### Reading passage
EY = sum([a*b for a, b in zip(y, Pxy)])
VarY = sum([(a-EY)**2*b for a, b in zip(y, Pxy)])
SDY = VarY**0.5
SkY = sum([(a-EY)**3*b for a, b in zip(y, Pxy)]) / SDY**3
KurtY = sum([(a-EY)**4*b for a, b in zip(y, Pxy)]) / SDY**4 - 3

CovXY = sum([(a-EX)*(b-EY)*c for a, b, c in zip(x, y, Pxy)])
CorXY = CovXY / (SDX*SDY)

# Results
print({'Expected value of X': EX,
       'Variance of X': VarX,
       'Standard deviation of X': SDX,
       'Skewness X': SkX,
       'Excess kurtosis of X': KurtX,
       'Expected value of Y': EY,
       'Variance of Y': VarY,
       'Standard deviation of Y': SDY,
       'Skewness of Y': SkY,
       'Excess kurtosis of Y': KurtY,
       'Covariance of X and Y': CovXY,
       'Correlation of X and Y': CorXY
})

## {'Expected value of X': 0.5, 'Variance of X': 2.25, 'Standard deviation of X': 1.5, 'Skewness X': -3.289549702593056e-17, 'Excess kurtosis of X': -2.0, 'Expected value of Y': -0.33333333333333337, 'Variance of Y': 0.888888888888889, 'Standard deviation of Y': 0.9428090415820634, 'Skewness of Y': 0.7071067811865478, 'Excess kurtosis of Y': -1.4999999999999991, 'Covariance of X and Y': -0.9999999999999998, 'Correlation of X and Y': -0.7071067811865475}

7.7 Exercises

Exercise 7.1 We toss four fair coins.

List all equally probable elementary events in the sample space. How many are there?
Let X be the number of heads. Assign values of the random variable X to each event.
Write down the probability distribution of the variable X in the form of a table.
Calculate the expected value of X.
Calculate the variance and standard deviation of X.

Exercise 7.2 A random variable has the following discrete probability distribution:

\(x\)	\(\textbf{p}(x)\)
10	0.2
11	0.3
12	0.2
13	0.1
14	0.2

Since the values taken by X are mutually exclusive events, the event \({ X ≤ 12 }\) is the sum of three mutually exclusive events:

\[\{ X = 10 \} \cup \{ X = 11 \} \cup \{ X = 12 \}\]

Find:

\(\mathbb{P}(X ≤ 12)\)
\(\mathbb{P}(X > 12)\)
\(\mathbb{P}(X ≤ 14)\)
\(\mathbb{P}(X = 14)\)
\(\mathbb{P}(X ≤ 11\:\text{or}\:X > 12)\)

Exercise 7.3 A car dealer records the number of vehicles sold each day. The data is used to determine the following probability distribution of daily sales:

\(x\)	\(\textbf{p}(x)\)
0	0.1
1	0.1
2	0.2
3	0.2
4	0.3
5	0.1

What is the probability that the number of cars sold tomorrow will be between 2 and 4 (both inclusive)?
Find the CDF of the number of cars sold daily.

### Material supplied
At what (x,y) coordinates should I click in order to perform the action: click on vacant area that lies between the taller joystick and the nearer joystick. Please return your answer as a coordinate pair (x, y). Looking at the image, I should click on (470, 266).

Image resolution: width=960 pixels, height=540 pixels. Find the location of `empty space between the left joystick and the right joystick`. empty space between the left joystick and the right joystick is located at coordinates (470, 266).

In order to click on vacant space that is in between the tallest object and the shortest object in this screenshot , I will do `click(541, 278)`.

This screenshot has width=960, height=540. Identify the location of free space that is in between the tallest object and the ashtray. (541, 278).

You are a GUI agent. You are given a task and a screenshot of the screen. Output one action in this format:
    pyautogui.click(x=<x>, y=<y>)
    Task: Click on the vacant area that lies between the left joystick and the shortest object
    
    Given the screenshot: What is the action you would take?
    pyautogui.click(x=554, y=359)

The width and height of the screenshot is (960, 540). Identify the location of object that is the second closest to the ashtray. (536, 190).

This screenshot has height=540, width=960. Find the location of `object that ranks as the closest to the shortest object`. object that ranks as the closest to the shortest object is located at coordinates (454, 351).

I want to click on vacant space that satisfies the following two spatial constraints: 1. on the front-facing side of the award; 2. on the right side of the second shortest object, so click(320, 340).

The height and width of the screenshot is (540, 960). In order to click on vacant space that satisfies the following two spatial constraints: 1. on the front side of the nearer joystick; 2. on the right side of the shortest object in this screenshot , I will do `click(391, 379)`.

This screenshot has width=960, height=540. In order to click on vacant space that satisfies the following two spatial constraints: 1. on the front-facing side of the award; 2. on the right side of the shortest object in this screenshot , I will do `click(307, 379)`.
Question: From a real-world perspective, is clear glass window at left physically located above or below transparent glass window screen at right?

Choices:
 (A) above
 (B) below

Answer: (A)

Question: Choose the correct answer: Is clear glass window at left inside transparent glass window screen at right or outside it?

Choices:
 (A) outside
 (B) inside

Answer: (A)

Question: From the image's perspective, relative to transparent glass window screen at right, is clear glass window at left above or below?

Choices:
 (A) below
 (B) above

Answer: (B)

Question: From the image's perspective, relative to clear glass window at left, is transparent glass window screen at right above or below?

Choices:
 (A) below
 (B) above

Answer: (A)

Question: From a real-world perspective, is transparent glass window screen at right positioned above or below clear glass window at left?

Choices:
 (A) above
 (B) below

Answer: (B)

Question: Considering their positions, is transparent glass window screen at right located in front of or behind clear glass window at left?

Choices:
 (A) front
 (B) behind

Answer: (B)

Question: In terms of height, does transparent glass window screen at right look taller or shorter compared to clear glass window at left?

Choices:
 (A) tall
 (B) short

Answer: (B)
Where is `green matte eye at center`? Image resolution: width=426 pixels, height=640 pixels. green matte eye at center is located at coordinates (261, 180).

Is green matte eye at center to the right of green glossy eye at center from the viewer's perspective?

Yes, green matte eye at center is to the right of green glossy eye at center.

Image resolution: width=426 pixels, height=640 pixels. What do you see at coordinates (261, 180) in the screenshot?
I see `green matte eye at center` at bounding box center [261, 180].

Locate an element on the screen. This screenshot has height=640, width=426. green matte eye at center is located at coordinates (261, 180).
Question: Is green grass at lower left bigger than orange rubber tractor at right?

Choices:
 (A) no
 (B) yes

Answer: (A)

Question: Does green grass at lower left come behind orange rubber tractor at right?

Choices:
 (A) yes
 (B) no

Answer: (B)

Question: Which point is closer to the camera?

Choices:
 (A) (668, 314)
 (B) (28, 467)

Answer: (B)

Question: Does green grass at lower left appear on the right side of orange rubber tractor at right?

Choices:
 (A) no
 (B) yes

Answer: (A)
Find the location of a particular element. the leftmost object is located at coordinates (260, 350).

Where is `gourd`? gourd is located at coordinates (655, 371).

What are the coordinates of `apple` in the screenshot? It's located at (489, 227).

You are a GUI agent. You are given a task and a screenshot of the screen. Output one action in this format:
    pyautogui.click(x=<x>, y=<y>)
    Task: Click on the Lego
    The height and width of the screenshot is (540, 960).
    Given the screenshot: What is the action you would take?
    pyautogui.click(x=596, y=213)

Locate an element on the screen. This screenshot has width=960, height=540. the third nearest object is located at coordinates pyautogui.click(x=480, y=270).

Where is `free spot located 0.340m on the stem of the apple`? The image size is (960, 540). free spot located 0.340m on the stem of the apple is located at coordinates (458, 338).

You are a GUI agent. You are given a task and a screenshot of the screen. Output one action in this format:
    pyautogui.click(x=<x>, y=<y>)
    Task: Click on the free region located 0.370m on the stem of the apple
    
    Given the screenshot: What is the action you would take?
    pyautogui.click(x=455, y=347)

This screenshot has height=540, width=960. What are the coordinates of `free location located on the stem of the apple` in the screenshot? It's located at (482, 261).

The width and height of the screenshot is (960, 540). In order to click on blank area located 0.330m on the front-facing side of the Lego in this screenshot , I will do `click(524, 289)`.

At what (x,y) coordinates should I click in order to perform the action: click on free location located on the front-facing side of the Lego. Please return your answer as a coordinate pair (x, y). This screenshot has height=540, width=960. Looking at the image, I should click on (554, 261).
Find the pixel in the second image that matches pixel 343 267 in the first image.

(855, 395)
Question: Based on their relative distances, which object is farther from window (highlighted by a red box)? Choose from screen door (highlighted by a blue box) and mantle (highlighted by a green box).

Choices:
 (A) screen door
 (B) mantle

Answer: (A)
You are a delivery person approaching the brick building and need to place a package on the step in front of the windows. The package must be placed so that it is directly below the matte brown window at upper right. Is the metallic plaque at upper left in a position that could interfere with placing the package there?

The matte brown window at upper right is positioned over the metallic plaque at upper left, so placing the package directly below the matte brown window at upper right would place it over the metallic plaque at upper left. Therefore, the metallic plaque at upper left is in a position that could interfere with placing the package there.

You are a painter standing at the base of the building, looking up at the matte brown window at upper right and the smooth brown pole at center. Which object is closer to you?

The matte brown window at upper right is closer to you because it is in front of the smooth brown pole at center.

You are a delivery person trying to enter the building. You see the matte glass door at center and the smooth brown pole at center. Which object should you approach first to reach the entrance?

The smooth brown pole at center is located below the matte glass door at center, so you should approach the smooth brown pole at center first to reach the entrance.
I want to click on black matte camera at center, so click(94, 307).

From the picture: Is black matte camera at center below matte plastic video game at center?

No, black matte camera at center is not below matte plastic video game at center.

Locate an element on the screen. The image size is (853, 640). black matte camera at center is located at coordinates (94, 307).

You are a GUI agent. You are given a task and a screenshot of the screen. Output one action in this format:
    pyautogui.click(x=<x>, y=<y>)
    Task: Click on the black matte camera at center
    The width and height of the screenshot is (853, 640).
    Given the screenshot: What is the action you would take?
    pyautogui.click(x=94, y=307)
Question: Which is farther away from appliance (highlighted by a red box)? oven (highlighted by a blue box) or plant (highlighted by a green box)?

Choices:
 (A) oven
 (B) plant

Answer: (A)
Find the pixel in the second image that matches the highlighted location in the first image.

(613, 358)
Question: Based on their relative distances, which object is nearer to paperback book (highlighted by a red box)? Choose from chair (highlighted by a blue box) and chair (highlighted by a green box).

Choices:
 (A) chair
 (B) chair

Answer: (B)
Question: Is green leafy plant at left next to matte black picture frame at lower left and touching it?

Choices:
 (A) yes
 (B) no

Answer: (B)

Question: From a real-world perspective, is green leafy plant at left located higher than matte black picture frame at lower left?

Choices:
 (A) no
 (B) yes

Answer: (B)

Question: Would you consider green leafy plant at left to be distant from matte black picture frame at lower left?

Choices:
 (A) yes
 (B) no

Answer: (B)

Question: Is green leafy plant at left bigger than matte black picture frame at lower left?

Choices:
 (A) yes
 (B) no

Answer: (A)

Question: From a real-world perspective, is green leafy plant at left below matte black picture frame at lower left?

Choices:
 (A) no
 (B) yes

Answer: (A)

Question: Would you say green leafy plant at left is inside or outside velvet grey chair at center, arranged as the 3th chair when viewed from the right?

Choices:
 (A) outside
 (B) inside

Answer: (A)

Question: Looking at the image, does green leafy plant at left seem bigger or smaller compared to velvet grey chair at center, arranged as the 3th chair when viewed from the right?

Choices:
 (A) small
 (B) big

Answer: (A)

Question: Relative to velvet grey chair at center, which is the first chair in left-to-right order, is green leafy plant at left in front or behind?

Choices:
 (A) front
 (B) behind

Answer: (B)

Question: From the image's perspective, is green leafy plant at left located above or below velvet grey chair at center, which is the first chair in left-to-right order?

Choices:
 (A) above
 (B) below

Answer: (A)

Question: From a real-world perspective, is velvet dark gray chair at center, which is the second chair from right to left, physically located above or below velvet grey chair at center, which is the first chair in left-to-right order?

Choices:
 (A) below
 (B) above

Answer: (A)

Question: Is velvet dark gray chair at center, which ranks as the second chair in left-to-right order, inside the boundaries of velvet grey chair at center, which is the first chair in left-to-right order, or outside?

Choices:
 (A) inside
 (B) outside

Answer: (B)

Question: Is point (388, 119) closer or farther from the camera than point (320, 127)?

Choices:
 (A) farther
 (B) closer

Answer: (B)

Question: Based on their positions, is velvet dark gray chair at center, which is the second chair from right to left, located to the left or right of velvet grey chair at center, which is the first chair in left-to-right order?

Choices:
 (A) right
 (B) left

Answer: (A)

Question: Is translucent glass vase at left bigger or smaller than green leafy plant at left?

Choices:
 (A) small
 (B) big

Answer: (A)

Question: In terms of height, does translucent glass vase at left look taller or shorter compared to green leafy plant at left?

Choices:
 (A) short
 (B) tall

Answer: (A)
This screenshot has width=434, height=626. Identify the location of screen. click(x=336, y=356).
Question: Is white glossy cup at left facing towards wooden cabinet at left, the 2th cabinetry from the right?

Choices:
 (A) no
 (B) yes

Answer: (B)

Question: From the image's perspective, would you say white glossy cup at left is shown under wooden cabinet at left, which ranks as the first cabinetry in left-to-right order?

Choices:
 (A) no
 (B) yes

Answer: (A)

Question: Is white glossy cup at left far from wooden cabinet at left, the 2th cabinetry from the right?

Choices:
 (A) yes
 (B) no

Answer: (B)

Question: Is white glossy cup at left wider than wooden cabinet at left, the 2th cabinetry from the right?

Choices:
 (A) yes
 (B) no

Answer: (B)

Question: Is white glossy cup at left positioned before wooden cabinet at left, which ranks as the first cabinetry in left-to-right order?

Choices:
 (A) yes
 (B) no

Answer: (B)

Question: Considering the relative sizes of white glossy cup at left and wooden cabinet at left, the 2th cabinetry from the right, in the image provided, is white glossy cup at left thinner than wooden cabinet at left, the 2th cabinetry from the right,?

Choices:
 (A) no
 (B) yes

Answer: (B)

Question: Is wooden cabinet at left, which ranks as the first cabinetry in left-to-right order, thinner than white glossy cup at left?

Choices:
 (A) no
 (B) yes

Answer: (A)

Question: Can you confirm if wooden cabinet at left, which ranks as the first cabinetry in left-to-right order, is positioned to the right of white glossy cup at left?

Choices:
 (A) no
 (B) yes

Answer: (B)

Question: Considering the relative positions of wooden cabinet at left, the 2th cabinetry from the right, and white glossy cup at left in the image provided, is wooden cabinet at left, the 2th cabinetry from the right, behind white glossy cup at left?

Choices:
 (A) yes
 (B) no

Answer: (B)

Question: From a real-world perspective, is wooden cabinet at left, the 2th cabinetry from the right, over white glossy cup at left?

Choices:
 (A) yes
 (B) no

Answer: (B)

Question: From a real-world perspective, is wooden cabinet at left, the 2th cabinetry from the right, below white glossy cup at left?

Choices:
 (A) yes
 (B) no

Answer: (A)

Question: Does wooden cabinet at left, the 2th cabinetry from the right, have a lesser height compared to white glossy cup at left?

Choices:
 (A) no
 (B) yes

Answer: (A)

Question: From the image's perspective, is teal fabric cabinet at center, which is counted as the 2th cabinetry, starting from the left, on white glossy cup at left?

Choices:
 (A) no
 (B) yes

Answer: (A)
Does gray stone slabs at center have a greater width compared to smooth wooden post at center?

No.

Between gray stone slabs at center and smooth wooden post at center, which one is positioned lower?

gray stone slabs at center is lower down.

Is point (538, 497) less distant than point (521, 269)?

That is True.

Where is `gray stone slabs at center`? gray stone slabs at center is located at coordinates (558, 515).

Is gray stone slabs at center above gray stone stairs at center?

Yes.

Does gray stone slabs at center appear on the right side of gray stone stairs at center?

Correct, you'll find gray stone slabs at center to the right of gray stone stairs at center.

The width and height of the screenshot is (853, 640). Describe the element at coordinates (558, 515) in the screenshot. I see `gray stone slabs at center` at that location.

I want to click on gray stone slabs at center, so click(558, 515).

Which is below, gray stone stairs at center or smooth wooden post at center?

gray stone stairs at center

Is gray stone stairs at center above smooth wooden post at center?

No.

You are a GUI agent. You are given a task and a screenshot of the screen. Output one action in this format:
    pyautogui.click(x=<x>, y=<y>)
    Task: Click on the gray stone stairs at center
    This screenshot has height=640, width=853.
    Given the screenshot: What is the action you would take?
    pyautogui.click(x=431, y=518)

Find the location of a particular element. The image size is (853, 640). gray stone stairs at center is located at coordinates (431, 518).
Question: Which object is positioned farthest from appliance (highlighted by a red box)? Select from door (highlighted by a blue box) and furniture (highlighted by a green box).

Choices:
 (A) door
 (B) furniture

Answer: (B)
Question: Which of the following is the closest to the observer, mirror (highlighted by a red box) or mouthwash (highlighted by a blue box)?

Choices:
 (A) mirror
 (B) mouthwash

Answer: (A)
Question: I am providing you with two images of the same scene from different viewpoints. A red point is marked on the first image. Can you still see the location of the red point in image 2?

### Required action
Answer the following questions using the probability text, giving each answer on its own line under the same letter.
(a) What value does the printed output give for the standard deviation of X?
(b) How many fair coins are tossed in Exercise 7.1?
(c) In Exercise 7.3, what probability is listed for daily sales of 4?

### Solution below
(a) 1.5
(b) Four
(c) 0.3